Children of minority religions were being marginalised, he added. One of the great tragedies in interdenominational schools to date was an unwillingness by the powers that be to seek out consensus, and instead to seek to impose, to intimidate and to sanction.

He then described as a "dying species" people who continued to push the idea of the teaching of Catholicism to all children in interdenominational schools.

Mr Carr commented: "We've come a long way when we can openly discuss religion without fear of the church."

Proposing the motion, Ms Joan Ward, former president of the INTO, presented the results of an INTO survey showing that three-quarters of primary schools had children of mixed faiths.

Irish people, who were nominally Catholic, had become à la carte in their approach to Catholicism and no longer looked to the church for guidance on matters of civil law.
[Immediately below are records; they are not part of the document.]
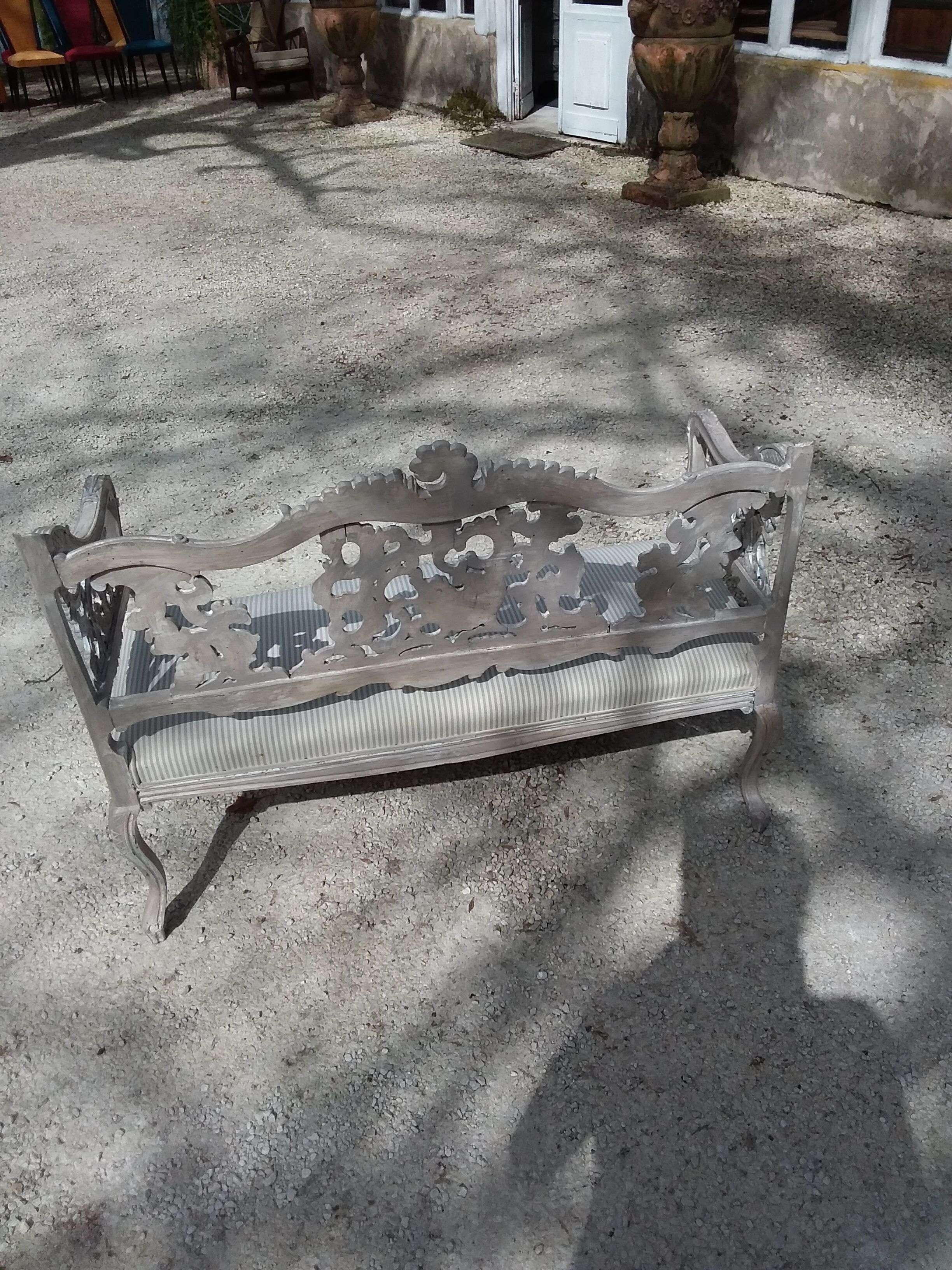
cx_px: 476
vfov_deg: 65.3
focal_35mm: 27
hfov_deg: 51.4
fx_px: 990
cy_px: 635
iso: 40
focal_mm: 2.91
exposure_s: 1/2664
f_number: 1.9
Some children needed tours of churches before First Communion because they had never stepped inside a church before.

Some teachers were frustrated preparing their pupils for two performances a year: First Communion and the Christmas play, she added.

Ms Ward quoted a teacher as stating: "Preparing children for the sacraments is a sham."

Another teacher said she was fighting a losing battle and expressed shock that, when preparing her class for Confirmation recently, she learned one-third of the pupils had not been to Confession since making their first Confession in school.

The INTO also reiterated its opposition to discrimination in employment on the basis of religion.

While no case of a teacher being hired or fired on the basis of religious belief has arisen recently, the INTO still sees the potential for such action.

Mr Cronin said: "It is unacceptable that religious discrimination is still allowed by law in our schools. The idea that someone can lose his or her job because he or she holds beliefs contrary to the ethos of a school is abominable."